Echo of Hope
Set in rural Tennessee at the close of the War of 1812, this touching romance features engaging characters and an unusual setting. Reardon Valley is home to a community of faith figuring in other novels by this author, and though,I’ve not ready of any of those earlier books, Echo of Hope stands well on its own. The families of Reardon Valley are Baptists who emigrated there shortly after the Revolutionary War. Heroine Hope Underwood is the daughter of one of these families fortunate enough to grow up in this idyllic setting.
When the story opens, Hope and her friends meet the men of the town who are returning from the war, a bittersweet moment for war widow Hope. The reader learns early on that Hope’s marriage was unhappy and that Joel Underwood, her husband’s n’er-do-well younger brother, has set his sights on the young woman who lives with and cares for her elderly in-laws.
As her friends reunite with their loved ones, Hope is shocked to recognize Michael Flanagan, the long lost love she never expected to see again, among the returned men. The son of a barnburner and general con artist, Michael has spent much of his life living under the cloud of his father’s reputation – especially since he was forced to leave Reardon Valley under a similar cloud ten years earlier when townfolk suspected Michael set the fire that destroyed the gristmill owned by Hope’s father.
The author does a good job of getting inside the heads of both Hope and Michael and in showing the inner conflicts each one faces as a result of Michael’s return. Effective flashbacks show the depth of Hope and Michael’s love for one another as teens growing up in Reardon Valley, and it’s apparent that both desire to rekindle their earlier love.
The major conflict in this story is not one between the hero and heroine, but instead with the issues they have to face together with their families and the people of the Valley. Hope’s family still believes Michael was guilty of arson, and he must prove himself to all those unwilling to accept his presence. In addition, Hope and Michael both harbor grudges against people in their lives. Much is made of the need for forgiveness and reconciliation in this book, and no one is above the need to forgive and be forgiven.
One weak point of this story for me involved the author’s use of dialect in an attempt to have the characters speak in a “folksy” way I took to be an attempt to evoke the Tennessee valley setting. Used in moderation, this could have been effective, but the dialogue was peppered with dropped “g’s” and country expressions that to the modern ear almost sound stereotypical. Even worse, this style of speech is not consistently applied. Attempts to alter spelling of words to fit a character with a heavy German accent were also occasionally jarring – the respelling of words to recreate an accent or a dialect doesn’t work for me in most cases, and this was no exception.

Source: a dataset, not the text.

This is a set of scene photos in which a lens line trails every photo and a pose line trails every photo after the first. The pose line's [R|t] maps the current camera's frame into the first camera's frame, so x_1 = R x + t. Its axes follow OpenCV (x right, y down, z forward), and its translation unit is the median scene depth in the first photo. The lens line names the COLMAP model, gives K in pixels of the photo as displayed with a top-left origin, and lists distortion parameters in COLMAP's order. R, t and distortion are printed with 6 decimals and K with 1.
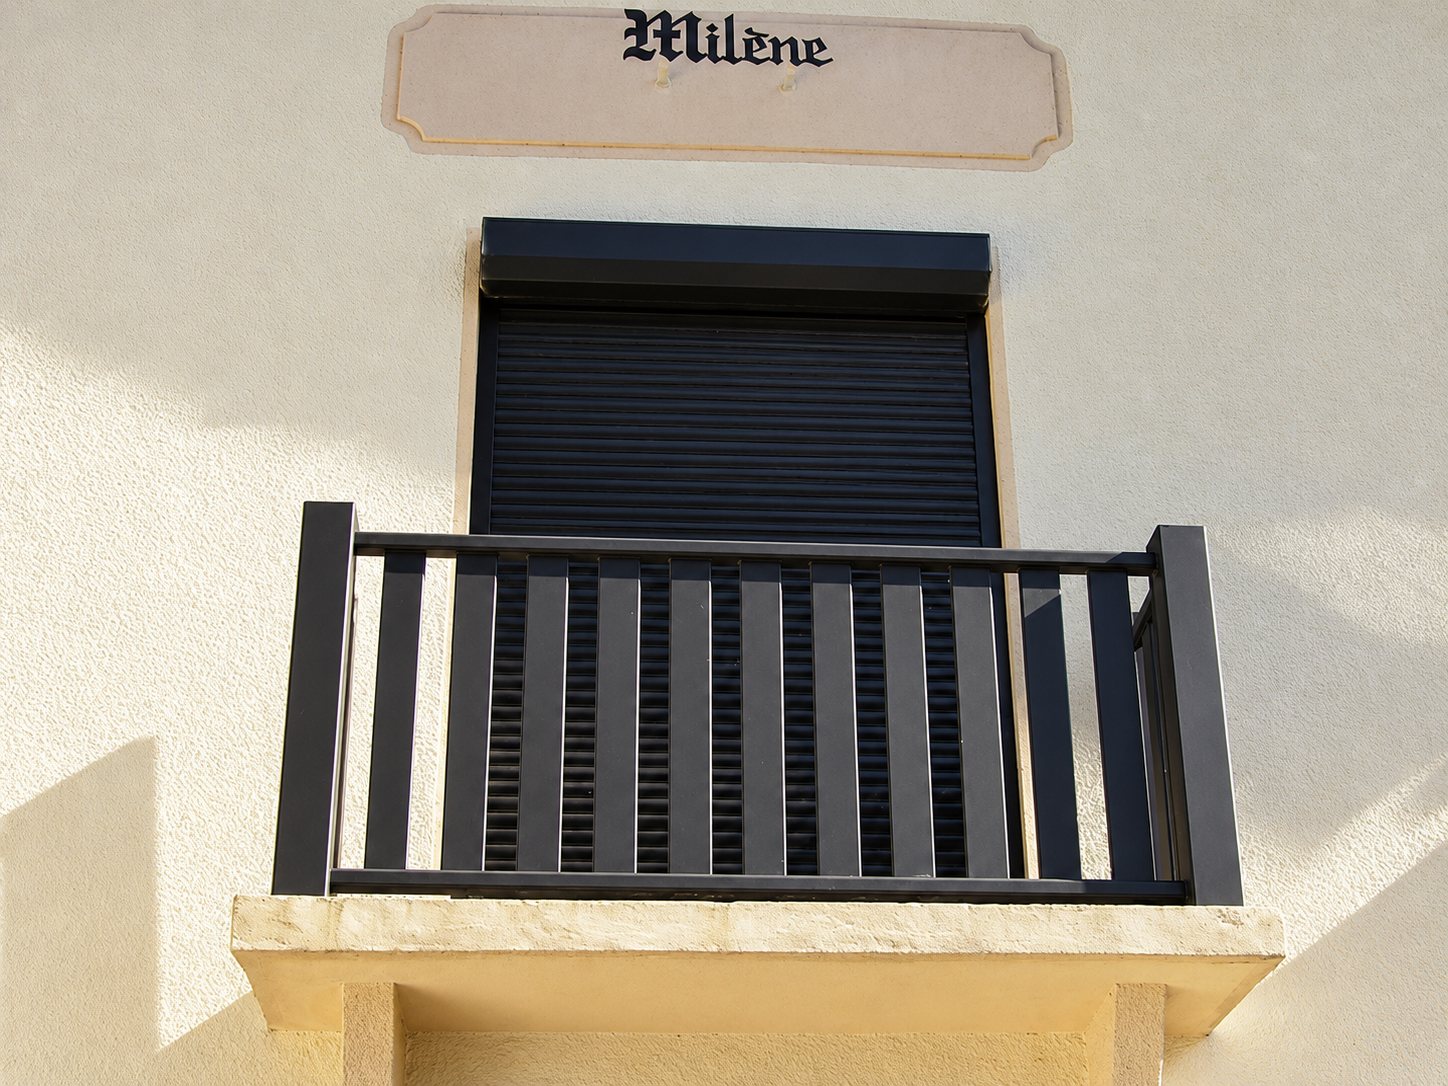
lens RADIAL K [[1530.5, 0, 724.0], [0, 1530.5, 543.0], [0, 0, 1]] dist [0.008423, -0.005894]
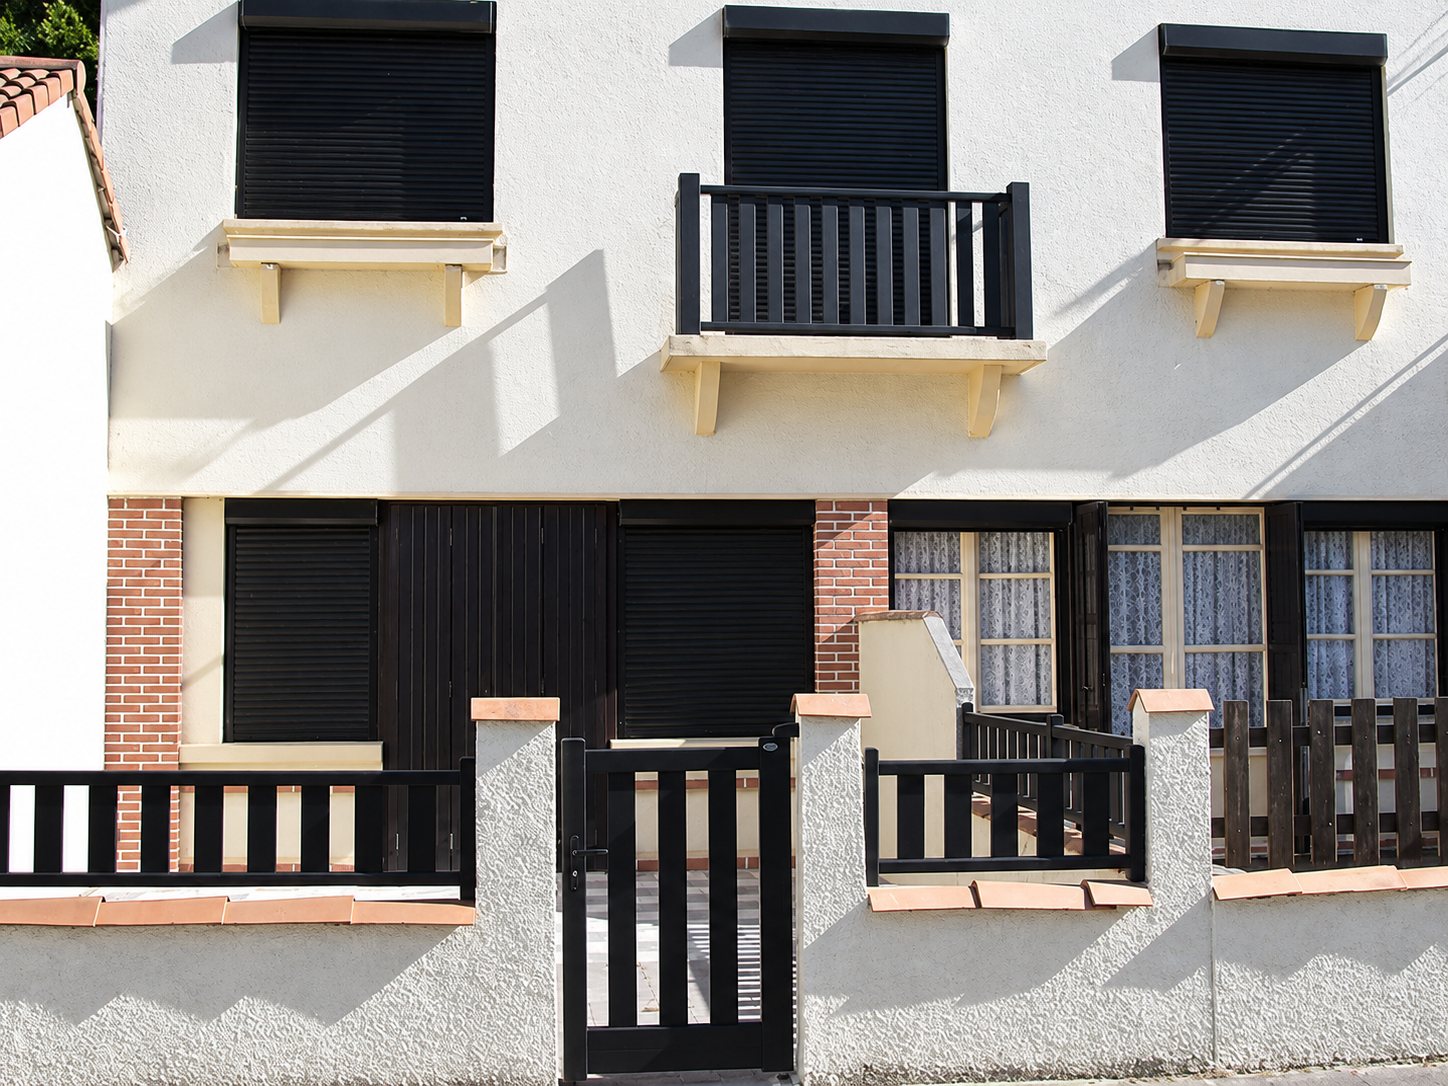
lens RADIAL K [[1530.5, 0, 724.0], [0, 1530.5, 543.0], [0, 0, 1]] dist [0.008423, -0.005894]
pose [[0.999440, -0.004080, 0.033206, -0.264009], [-0.004070, 0.970340, 0.241710, -0.042351], [-0.033207, -0.241710, 0.969780, -1.520974]]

However, I greatly enjoyed Echo of Hope. The author’s theme is conveyed effectively, without being preachy. She also did a beautiful job of showing the romantic tension between the hero and heroine. Each glance, sigh, and longing embrace was powerful; Crawford built more tension into her story than authors of some of the “hotter” novels I’ve read. While those who don’t like stories with a religious background may not care for this book, others may find it a well-written and poignant story. As for me, after having read this one, I’m certainly curious to see more from this author.